= Beginning of Section =

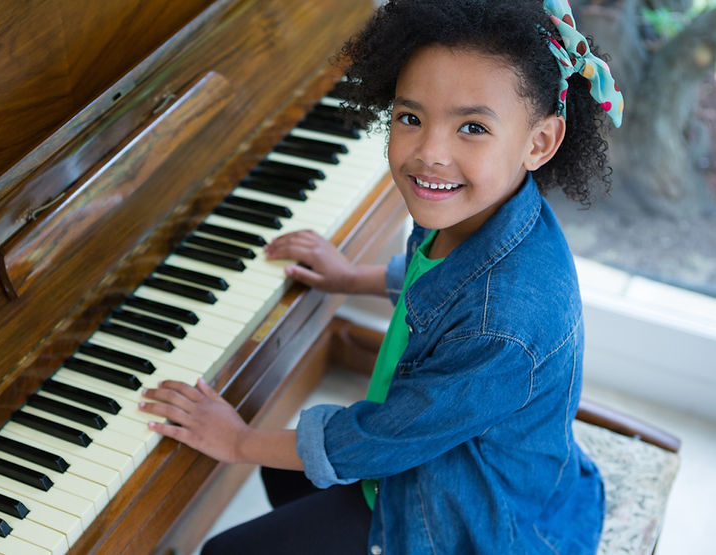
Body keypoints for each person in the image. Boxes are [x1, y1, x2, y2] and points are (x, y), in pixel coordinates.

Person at [139, 0, 624, 552]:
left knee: (230, 545)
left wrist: (238, 440)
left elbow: (377, 439)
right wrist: (352, 277)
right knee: (287, 469)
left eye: (472, 127)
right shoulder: (485, 214)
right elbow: (437, 280)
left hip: (467, 519)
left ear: (539, 142)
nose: (429, 154)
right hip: (445, 456)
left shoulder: (503, 322)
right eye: (410, 118)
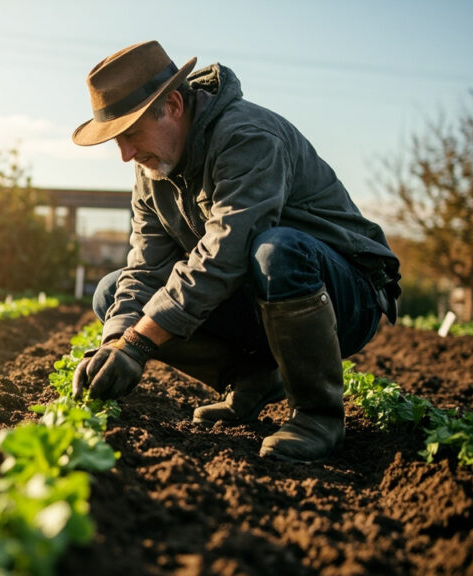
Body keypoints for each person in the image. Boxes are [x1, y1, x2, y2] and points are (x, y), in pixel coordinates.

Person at [69, 40, 401, 463]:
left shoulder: (246, 137)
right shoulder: (151, 171)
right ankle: (252, 378)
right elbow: (145, 268)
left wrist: (140, 342)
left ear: (172, 104)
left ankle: (318, 416)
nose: (125, 154)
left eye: (131, 133)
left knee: (275, 249)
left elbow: (228, 251)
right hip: (257, 297)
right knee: (112, 292)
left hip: (343, 295)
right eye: (117, 140)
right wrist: (117, 342)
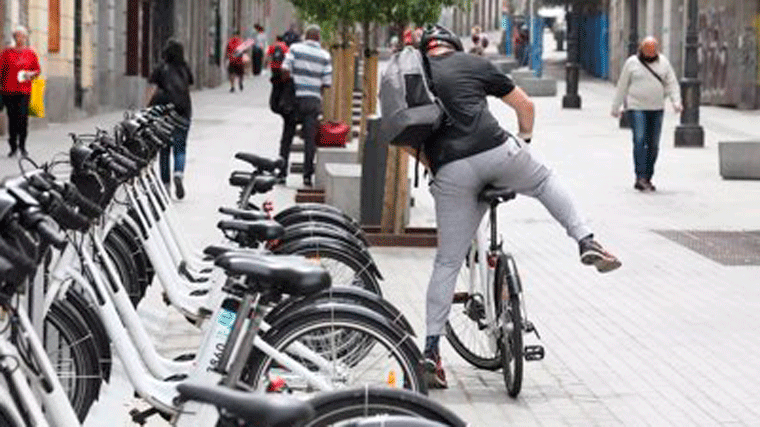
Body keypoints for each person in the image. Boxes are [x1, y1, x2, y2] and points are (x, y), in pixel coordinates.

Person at [408, 25, 621, 389]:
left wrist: (435, 167)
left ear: (424, 50)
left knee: (447, 262)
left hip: (450, 169)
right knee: (544, 180)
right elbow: (525, 105)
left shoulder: (414, 76)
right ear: (453, 45)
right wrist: (524, 142)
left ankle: (431, 351)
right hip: (496, 150)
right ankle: (586, 240)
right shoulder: (473, 63)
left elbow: (403, 138)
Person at [612, 36, 682, 192]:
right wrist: (616, 107)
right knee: (639, 140)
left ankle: (648, 176)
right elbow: (622, 86)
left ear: (657, 50)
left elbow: (672, 83)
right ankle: (640, 177)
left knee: (653, 144)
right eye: (647, 50)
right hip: (637, 107)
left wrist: (676, 102)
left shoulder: (664, 63)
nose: (650, 53)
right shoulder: (631, 63)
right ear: (641, 49)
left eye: (653, 50)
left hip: (657, 108)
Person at [279, 24, 332, 187]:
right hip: (313, 101)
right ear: (318, 38)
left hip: (295, 99)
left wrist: (291, 83)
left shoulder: (295, 49)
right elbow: (327, 83)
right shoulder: (325, 55)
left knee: (287, 136)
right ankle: (307, 176)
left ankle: (281, 173)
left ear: (305, 36)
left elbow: (285, 69)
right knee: (310, 139)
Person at [146, 40, 194, 199]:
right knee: (180, 148)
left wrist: (146, 108)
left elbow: (152, 88)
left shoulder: (161, 68)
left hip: (164, 112)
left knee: (164, 150)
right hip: (183, 111)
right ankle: (178, 173)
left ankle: (166, 187)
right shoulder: (184, 67)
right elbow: (189, 84)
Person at [0, 26, 40, 158]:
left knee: (22, 119)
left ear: (26, 38)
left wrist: (31, 74)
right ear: (14, 37)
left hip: (24, 91)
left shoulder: (30, 53)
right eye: (18, 36)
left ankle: (22, 146)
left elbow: (37, 70)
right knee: (12, 119)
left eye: (22, 36)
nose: (20, 38)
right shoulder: (7, 53)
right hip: (8, 91)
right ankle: (13, 146)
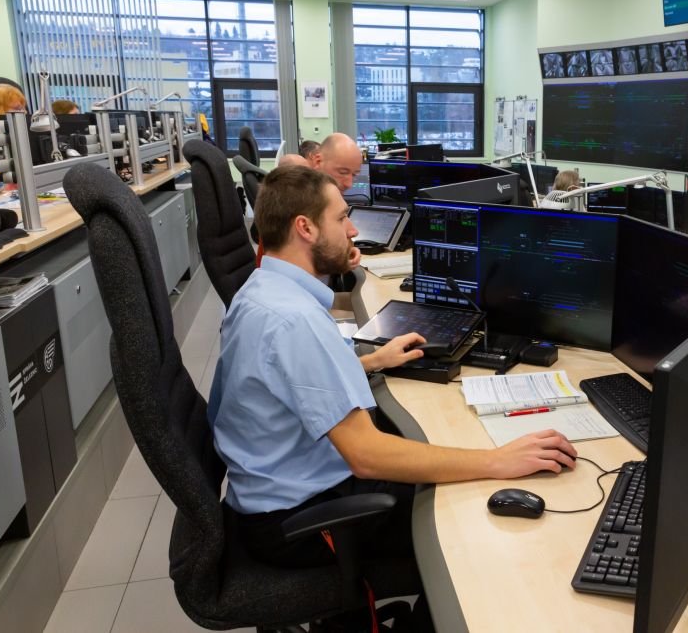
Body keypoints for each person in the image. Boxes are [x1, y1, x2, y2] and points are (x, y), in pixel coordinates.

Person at [210, 164, 577, 622]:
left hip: (272, 494)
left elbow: (286, 380)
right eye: (341, 218)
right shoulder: (295, 321)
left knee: (440, 470)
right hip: (298, 520)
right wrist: (498, 460)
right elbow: (367, 456)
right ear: (305, 228)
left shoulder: (263, 291)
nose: (353, 230)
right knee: (466, 521)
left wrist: (368, 362)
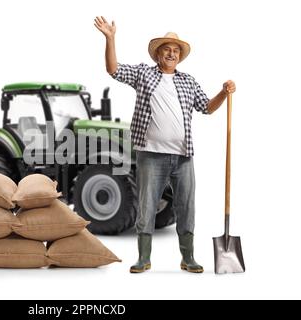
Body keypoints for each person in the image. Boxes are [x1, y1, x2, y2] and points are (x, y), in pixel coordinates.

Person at [94, 16, 236, 273]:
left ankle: (188, 258)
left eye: (175, 51)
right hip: (151, 155)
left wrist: (223, 94)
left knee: (186, 207)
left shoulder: (188, 81)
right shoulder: (143, 74)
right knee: (147, 206)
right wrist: (110, 38)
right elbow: (113, 69)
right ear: (157, 54)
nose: (171, 54)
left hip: (183, 156)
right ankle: (143, 258)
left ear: (179, 57)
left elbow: (206, 107)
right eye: (167, 50)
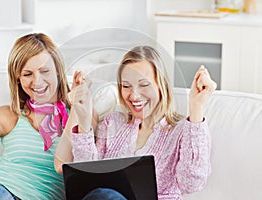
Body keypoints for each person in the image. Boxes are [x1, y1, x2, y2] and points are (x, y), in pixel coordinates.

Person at [54, 46, 217, 200]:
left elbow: (191, 183)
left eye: (144, 85)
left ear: (161, 85)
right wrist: (83, 119)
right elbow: (86, 179)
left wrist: (197, 107)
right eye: (126, 86)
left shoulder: (183, 130)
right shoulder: (113, 123)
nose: (134, 95)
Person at [0, 33, 75, 199]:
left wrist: (80, 107)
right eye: (27, 74)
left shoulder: (79, 115)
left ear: (58, 71)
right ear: (18, 79)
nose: (37, 82)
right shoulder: (10, 116)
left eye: (44, 71)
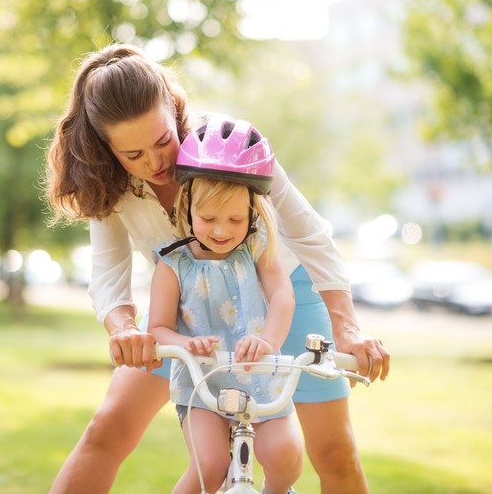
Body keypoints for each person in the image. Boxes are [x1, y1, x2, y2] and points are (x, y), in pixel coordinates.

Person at [44, 42, 390, 493]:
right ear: (106, 148)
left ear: (173, 107)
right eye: (133, 155)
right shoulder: (108, 186)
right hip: (190, 306)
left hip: (281, 290)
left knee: (333, 454)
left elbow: (309, 234)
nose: (156, 163)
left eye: (162, 141)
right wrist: (124, 329)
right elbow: (109, 276)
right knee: (108, 428)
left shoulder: (229, 143)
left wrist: (347, 328)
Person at [148, 119, 302, 494]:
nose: (220, 230)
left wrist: (268, 341)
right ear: (187, 205)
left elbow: (282, 295)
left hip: (260, 375)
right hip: (203, 383)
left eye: (234, 219)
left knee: (286, 457)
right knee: (211, 466)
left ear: (252, 212)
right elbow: (157, 329)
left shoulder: (256, 247)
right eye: (208, 218)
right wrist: (188, 345)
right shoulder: (173, 266)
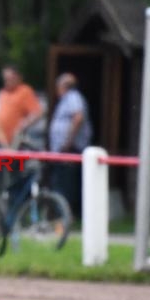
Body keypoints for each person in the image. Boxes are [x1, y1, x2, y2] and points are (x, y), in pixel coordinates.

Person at [49, 73, 92, 216]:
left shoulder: (72, 97)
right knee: (63, 182)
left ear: (63, 86)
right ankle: (64, 215)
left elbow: (78, 118)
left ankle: (65, 216)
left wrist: (68, 141)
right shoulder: (68, 99)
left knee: (65, 184)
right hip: (64, 150)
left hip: (69, 150)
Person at [0, 65, 42, 148]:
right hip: (0, 141)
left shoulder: (24, 91)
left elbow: (37, 113)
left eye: (10, 78)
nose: (7, 81)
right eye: (5, 79)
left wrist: (23, 125)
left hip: (14, 142)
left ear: (18, 78)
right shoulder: (3, 92)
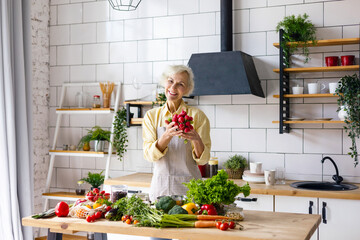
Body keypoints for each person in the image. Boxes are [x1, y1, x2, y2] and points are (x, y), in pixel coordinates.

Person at [142, 65, 211, 202]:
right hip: (161, 187)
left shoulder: (197, 116)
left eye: (181, 84)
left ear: (187, 89)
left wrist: (196, 139)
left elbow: (203, 160)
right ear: (164, 82)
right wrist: (166, 136)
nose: (173, 88)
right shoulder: (151, 116)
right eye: (170, 81)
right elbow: (149, 155)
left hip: (191, 188)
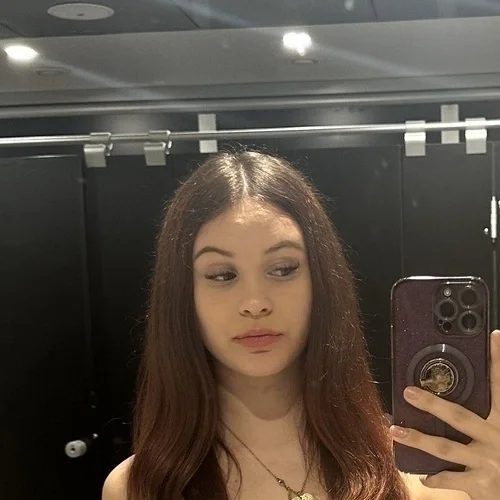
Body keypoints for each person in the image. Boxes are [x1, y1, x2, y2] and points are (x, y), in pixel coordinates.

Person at [102, 148, 499, 500]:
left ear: (321, 282)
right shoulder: (138, 489)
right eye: (222, 275)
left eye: (282, 269)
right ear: (182, 296)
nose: (255, 303)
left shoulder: (421, 479)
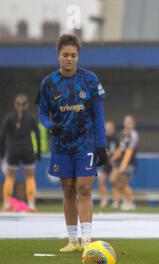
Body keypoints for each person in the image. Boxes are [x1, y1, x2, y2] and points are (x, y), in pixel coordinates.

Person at [36, 33, 107, 252]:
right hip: (61, 145)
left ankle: (87, 239)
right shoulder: (48, 83)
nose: (69, 58)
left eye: (73, 55)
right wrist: (50, 125)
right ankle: (72, 240)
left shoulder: (90, 79)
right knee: (68, 190)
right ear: (58, 56)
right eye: (65, 55)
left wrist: (101, 144)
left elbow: (99, 114)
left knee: (84, 188)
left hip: (85, 142)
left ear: (78, 57)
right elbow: (42, 113)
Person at [0, 93, 41, 212]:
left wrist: (2, 152)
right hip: (28, 150)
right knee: (30, 177)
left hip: (13, 150)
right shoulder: (31, 118)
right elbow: (37, 135)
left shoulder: (9, 117)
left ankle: (7, 205)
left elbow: (2, 136)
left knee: (10, 177)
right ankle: (31, 205)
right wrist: (38, 151)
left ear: (14, 105)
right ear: (27, 105)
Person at [110, 115, 139, 211]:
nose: (127, 124)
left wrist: (123, 165)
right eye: (126, 122)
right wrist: (114, 158)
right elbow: (120, 148)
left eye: (129, 122)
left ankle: (130, 202)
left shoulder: (134, 134)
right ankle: (118, 200)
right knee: (113, 179)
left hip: (129, 162)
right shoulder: (121, 134)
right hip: (120, 161)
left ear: (133, 124)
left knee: (123, 183)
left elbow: (129, 150)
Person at [98, 121, 119, 208]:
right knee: (101, 180)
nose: (108, 130)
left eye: (110, 128)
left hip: (115, 163)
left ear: (113, 129)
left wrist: (114, 159)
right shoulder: (103, 139)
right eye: (106, 128)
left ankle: (116, 201)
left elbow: (120, 151)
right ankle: (104, 200)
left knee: (113, 181)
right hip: (106, 163)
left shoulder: (117, 139)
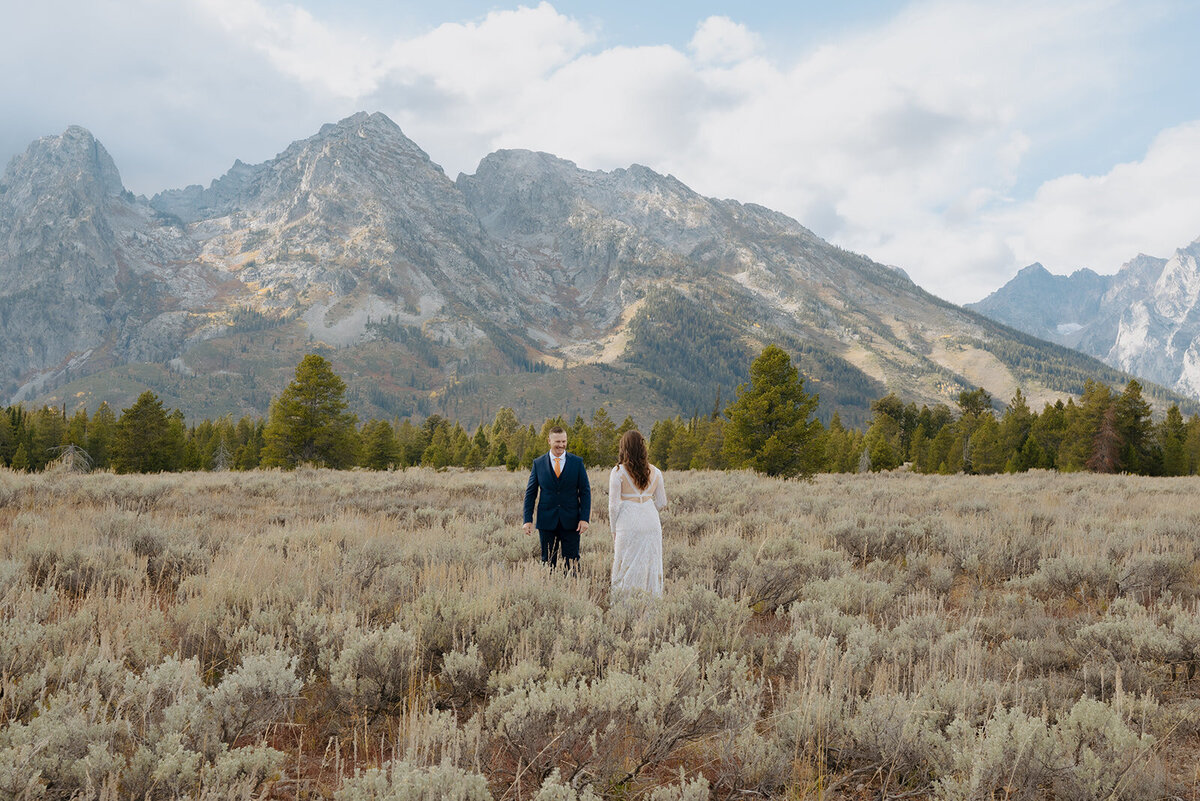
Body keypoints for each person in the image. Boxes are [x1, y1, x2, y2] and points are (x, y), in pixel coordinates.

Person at [608, 430, 667, 597]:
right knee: (651, 564)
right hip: (651, 520)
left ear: (624, 448)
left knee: (625, 564)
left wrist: (613, 530)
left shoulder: (618, 471)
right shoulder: (656, 472)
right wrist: (647, 504)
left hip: (628, 521)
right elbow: (662, 503)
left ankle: (624, 606)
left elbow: (612, 506)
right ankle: (650, 605)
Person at [523, 426, 591, 571]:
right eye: (557, 441)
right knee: (547, 562)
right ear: (549, 441)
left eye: (564, 441)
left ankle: (573, 590)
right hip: (547, 521)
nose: (561, 445)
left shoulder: (577, 462)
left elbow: (585, 492)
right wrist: (527, 520)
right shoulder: (538, 463)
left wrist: (584, 518)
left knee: (572, 562)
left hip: (572, 522)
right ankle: (548, 589)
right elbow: (531, 493)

= End of Section =

**WORK REQUEST:**
Among the entries above, copy exactly the stretch from the line holding "left shoulder: (229, 143)" through the line holding "right knee: (63, 182)", leaving out any pictures.

**ANSWER SECTION:**
left shoulder: (229, 143)
left wrist: (347, 328)
Person at [148, 119, 302, 494]:
nose: (220, 230)
left wrist: (268, 341)
right ear: (187, 205)
left elbow: (282, 295)
left hip: (260, 375)
right hip: (203, 383)
left eye: (234, 219)
left knee: (286, 457)
right knee: (211, 466)
left ear: (252, 212)
right elbow: (157, 329)
left shoulder: (256, 247)
right eye: (208, 218)
right wrist: (188, 345)
right shoulder: (173, 266)
Body keypoints for each person in the image. Boxes are [x1, y1, x2, y2] and points are (x, y), in pixel coordinates.

Person at [49, 73, 92, 216]:
left shoulder: (72, 97)
right knee: (63, 182)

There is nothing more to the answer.